ABOUT THIS EXERCISE: Which of the lines below contain the string "Traffic"? Copy each one.

INPUT DATA:
* * * * *
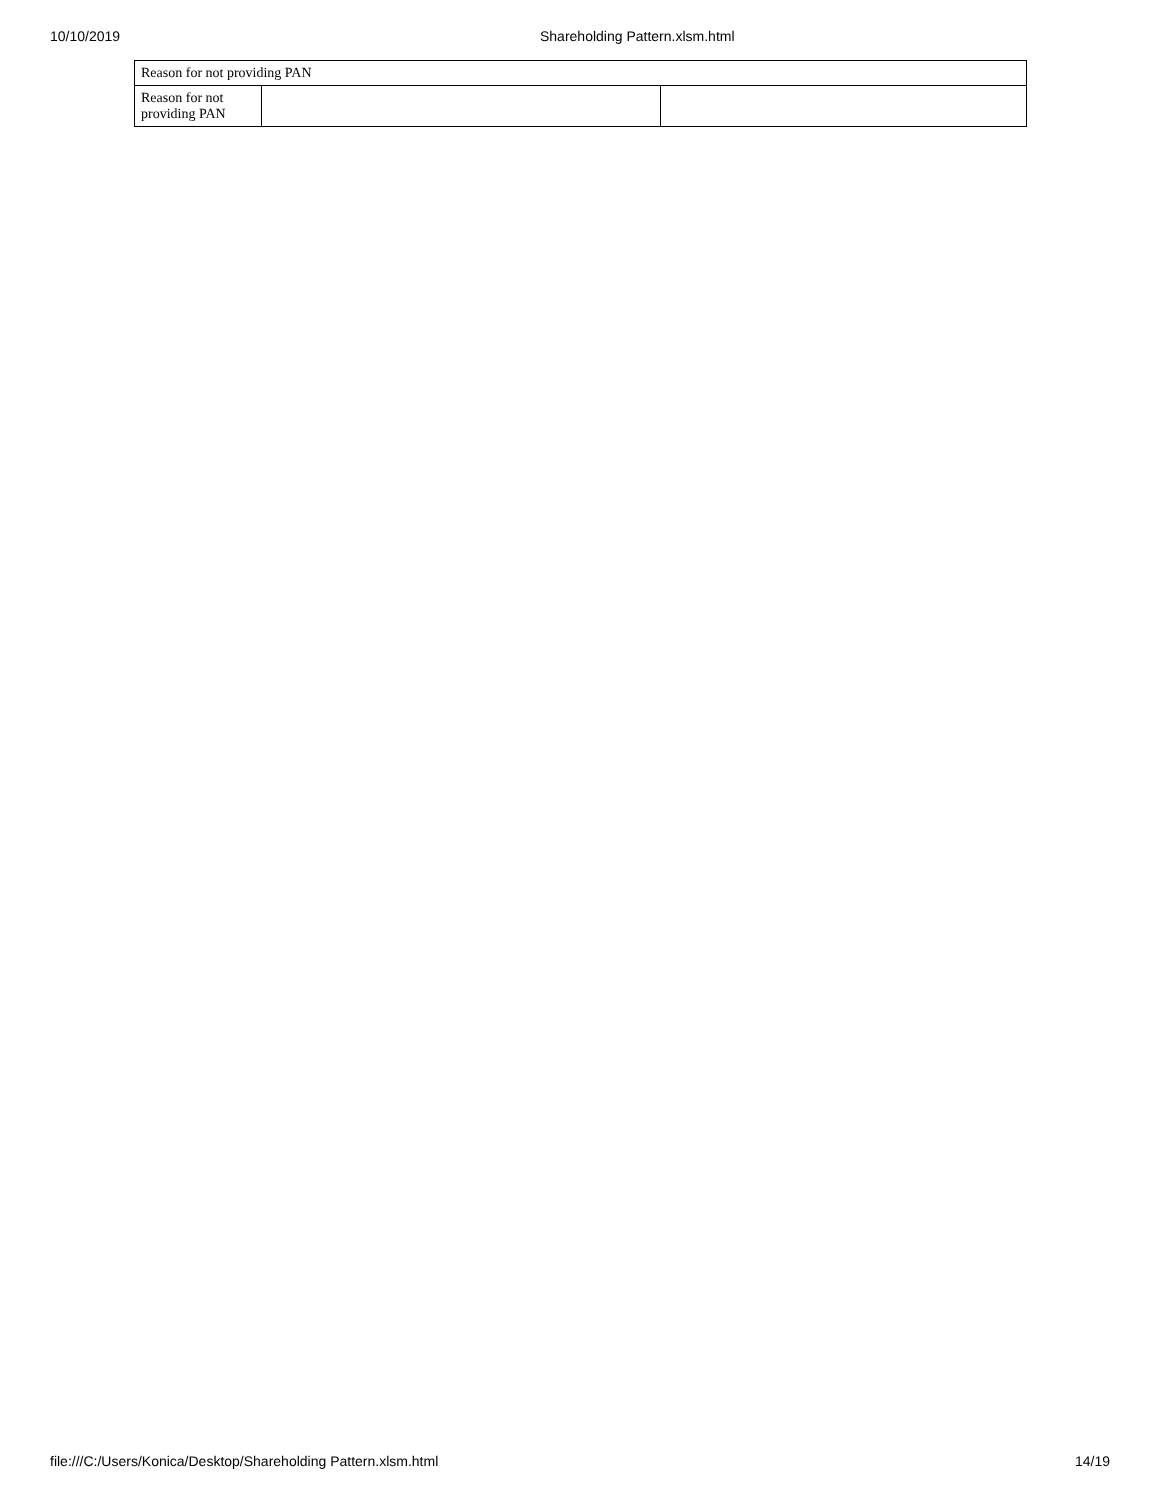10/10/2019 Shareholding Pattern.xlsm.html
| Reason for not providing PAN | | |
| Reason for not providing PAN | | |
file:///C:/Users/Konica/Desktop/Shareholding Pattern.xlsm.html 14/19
* * * * *
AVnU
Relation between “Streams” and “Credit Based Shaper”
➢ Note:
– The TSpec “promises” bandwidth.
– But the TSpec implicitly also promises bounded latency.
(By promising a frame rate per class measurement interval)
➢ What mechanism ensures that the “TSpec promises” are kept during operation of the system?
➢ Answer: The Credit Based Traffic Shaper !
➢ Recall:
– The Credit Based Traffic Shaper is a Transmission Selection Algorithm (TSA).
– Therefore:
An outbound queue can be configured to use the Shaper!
* * * * *
EXERCISE SOLUTION:
➢ Answer: The Credit Based Traffic Shaper !
– The Credit Based Traffic Shaper is a Transmission Selection Algorithm (TSA).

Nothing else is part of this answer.